#### WHAT TO DO:
Find and copy the lines in the records beneath this task that contain the word "widget".

[Collected data]
---

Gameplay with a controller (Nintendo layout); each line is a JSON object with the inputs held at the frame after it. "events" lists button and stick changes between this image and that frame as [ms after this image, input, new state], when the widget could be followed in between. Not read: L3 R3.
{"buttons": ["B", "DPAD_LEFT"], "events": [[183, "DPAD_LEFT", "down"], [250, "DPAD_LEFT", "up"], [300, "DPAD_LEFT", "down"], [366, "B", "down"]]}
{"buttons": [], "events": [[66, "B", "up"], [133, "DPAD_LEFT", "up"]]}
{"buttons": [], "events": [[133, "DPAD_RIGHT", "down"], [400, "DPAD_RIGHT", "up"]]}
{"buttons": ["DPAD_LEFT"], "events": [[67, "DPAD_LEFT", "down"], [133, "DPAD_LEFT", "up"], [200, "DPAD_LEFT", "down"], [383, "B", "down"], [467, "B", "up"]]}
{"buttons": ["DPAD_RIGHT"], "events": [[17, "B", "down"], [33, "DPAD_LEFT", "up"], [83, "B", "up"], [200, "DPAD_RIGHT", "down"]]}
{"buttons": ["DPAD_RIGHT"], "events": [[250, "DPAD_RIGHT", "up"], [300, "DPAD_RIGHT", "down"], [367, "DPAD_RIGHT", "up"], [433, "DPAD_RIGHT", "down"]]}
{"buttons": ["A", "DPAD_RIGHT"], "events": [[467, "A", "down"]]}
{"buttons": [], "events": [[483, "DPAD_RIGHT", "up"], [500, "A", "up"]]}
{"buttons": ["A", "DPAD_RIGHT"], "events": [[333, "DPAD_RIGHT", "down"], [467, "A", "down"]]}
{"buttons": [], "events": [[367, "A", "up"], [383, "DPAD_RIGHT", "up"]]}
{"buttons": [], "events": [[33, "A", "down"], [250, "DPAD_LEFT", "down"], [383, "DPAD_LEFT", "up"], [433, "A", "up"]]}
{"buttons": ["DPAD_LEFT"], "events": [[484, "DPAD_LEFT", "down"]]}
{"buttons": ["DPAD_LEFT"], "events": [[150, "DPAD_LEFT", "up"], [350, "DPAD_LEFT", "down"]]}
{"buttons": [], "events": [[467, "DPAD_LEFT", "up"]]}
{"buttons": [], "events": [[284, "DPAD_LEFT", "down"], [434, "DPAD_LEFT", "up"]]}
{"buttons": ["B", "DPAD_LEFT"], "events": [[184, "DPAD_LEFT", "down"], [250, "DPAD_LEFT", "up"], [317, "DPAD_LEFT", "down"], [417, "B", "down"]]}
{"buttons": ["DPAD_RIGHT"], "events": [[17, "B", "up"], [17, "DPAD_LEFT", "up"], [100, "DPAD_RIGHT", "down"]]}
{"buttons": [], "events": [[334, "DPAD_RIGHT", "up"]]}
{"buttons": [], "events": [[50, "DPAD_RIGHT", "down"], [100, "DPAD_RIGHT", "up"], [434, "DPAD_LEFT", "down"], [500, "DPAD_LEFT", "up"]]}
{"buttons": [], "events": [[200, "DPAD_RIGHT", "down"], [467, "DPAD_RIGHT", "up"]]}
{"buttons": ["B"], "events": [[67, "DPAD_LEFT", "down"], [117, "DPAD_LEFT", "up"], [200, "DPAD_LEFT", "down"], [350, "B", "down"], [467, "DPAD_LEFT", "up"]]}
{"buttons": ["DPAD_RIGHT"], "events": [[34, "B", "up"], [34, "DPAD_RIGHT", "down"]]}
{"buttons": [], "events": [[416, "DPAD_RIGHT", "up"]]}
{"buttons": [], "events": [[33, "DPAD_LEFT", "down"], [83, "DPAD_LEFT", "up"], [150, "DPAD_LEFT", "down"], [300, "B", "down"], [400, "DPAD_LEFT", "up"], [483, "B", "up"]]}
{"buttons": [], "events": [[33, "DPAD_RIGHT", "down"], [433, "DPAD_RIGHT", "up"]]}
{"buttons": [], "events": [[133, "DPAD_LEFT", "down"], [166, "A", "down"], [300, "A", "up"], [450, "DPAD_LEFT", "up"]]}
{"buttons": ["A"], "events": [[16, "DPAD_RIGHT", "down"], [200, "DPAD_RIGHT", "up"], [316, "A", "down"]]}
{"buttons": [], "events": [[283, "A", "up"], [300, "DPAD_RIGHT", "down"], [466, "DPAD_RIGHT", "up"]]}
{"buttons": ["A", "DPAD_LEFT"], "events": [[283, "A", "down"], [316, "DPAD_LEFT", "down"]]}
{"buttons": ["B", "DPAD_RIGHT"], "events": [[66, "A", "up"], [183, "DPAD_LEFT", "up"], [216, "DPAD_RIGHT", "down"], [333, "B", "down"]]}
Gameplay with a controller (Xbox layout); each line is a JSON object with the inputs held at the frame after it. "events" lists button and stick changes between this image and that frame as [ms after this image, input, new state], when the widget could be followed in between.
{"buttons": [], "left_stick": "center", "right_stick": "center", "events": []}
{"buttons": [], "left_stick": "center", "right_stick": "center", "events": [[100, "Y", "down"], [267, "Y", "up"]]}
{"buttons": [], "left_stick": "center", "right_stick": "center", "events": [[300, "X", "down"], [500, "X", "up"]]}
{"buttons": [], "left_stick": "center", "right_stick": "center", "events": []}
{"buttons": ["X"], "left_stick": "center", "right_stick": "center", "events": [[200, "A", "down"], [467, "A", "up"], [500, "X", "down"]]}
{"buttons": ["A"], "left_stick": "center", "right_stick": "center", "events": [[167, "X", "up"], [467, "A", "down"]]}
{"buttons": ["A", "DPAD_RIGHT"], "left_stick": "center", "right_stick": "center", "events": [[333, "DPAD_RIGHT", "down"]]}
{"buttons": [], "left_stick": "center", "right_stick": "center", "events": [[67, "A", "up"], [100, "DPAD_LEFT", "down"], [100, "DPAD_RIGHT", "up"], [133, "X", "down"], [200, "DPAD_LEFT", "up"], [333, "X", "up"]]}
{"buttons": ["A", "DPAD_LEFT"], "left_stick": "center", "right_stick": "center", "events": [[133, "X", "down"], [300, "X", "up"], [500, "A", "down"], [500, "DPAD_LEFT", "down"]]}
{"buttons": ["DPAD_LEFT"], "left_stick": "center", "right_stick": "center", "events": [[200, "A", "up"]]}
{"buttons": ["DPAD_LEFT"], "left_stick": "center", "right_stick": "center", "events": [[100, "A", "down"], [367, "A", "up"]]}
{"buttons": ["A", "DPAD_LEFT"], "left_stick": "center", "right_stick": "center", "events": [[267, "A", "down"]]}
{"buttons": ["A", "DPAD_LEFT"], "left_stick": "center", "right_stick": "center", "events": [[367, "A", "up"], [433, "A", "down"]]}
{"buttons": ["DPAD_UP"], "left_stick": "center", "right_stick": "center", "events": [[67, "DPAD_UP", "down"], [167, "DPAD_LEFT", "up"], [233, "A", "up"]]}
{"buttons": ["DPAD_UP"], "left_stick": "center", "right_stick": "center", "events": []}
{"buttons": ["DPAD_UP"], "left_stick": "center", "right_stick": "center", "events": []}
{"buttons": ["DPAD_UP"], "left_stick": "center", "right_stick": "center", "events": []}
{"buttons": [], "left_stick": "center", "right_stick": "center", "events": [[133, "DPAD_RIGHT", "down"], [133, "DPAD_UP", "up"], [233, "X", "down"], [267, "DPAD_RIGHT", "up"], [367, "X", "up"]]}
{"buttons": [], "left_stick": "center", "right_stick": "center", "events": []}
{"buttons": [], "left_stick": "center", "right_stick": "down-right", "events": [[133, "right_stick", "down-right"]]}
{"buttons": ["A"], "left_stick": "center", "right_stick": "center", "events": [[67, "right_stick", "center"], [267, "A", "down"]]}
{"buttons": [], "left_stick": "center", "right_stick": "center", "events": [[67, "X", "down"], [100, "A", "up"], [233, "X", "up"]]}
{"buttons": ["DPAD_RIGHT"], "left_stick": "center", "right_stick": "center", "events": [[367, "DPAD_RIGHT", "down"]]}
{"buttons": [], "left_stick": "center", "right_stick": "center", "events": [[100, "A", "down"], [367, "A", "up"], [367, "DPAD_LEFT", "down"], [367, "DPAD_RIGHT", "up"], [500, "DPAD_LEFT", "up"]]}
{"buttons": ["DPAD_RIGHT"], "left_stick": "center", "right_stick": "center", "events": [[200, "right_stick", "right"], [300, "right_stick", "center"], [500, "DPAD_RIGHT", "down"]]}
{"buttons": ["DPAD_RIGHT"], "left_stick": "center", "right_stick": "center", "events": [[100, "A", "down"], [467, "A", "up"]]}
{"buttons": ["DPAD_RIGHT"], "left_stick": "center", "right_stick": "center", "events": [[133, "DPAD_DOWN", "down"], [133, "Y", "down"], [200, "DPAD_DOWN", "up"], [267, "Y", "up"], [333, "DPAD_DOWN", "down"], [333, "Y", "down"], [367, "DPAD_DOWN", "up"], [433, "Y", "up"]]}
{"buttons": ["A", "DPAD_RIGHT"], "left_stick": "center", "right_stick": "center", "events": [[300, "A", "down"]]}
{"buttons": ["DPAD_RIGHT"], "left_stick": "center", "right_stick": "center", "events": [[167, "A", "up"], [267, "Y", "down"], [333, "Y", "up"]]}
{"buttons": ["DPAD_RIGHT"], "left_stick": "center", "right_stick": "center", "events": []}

---

#### EXERCISE SOLUTION:
Gameplay with a controller (Nintendo layout); each line is a JSON object with the inputs held at the frame after it. "events" lists button and stick changes between this image and that frame as [ms after this image, input, new state], when the widget could be followed in between. Not read: L3 R3.
Gameplay with a controller (Xbox layout); each line is a JSON object with the inputs held at the frame after it. "events" lists button and stick changes between this image and that frame as [ms after this image, input, new state], when the widget could be followed in between.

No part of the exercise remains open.